Kitchen Design

How to create a timeless kitchen that you will still love in 30 years:


  1. Visualize a kitchen that you would be happy to live in. 
  2. Create it.  
  3. Ignore the trends for the next 30 years, and happily live your life.

Well, maybe it’s not quite that simple.  

If it was, everyone would do it.  But there are a few things that can help you make the design decisions that you will love.  Kitchens might be high-stakes, but they don’t have to be scary.

It is not so much about somehow designing the perfect kitchen that will magically outperform trends.  It is more about lifting our minds above the way cheap, disposable fashion has altered how we think about things that should be neither cheap nor disposable.  In this case: kitchens. 

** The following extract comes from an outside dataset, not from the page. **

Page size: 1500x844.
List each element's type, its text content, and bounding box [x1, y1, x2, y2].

“It is not so much about somehow designing the perfect kitchen that will magically outperform trends.  It is more about lifting our minds above the way cheap, disposable fashion has altered how we think about things that should be neither cheap nor disposable.  In this case: kitchens.”


My favorite tips:

Designing a beautiful non-trendy kitchen is less about color, hardware, and door style as it is about getting the bones right.  Resist the temptation to simply cram a cabinet into every available corner.  Give thought to symmetry, quiet space, function, and form. Agonize over the placement of your refrigerator.  Don’t create lots of opportunity for hoarding clutter, because clutter does not lend itself to a happy, peaceful life.  Consider instead a quiet bank of orderly pantry cabinets that house most of your food supplies and dishes and allow for sparse design elsewhere. Create statement areas and allow the rest of the cabinetry to be plain and simple.  Avoid angles, arched cabinet doors, and 45’d corners and instead embrace strong, straight lines wherever possible.

Lift your eyes above the Pinterest boards and allow yourself to love oak if you love oak.  I love oak, too.

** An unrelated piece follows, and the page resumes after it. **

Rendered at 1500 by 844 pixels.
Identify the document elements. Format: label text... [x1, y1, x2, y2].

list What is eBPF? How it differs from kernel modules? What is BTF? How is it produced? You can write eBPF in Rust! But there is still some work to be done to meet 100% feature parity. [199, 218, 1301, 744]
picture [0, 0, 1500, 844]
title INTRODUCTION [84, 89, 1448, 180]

A few more things I like to take into consideration before designing your kitchen:

  1. Where is the house located, and where does the light in the kitchen come from?
  2. How is the rest of the house styled? Or is the house styled at all, or likely to be able to sustain carefully placed decor?  Are there young boys with baseball bats running through the house, is what I’m saying.
  3. What things do you love?  Are you chicken tikka masala or chicken fingers?  Black and white or colorful?  Forward thinking or in love with retro? All these things and many more need to factor into the design of your space in order to make it yours.
  4. What is your budget?  I always want to work within budget parameters from the start and not design something you will love but your bank account will never forgive you for.  Let’s get the expectations straight right out of the gate.

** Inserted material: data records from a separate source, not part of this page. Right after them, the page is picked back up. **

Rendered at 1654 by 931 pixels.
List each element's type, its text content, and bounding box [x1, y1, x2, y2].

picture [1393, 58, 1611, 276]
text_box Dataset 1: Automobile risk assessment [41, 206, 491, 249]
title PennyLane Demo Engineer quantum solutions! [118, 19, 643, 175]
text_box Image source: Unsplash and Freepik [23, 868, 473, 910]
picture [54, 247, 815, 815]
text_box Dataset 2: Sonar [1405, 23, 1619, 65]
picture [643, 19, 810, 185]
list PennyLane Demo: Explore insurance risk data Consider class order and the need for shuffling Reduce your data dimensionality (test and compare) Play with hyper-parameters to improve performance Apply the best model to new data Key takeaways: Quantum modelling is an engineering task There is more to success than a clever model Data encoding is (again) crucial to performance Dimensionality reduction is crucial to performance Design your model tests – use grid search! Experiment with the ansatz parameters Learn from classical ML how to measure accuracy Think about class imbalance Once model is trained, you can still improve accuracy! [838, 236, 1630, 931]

Our goal is always to create a comfortable, inspiring place for you to work.  

For some of you that is a simple, rather plain kitchen.  For others it involves a fair amount of old, loved things.  And still others of you want to feel like you are surrounded by centuries of great cooks, beaming at you from behind ornate cornices and reminding you to add salt from their perch on elaborate open shelves.

We are different, that’s ok, and it’s normal.

It isn’t, I humbly suggest, ok to treat our kitchens as disposable works of art. And if you are going to do this, let’s do it right.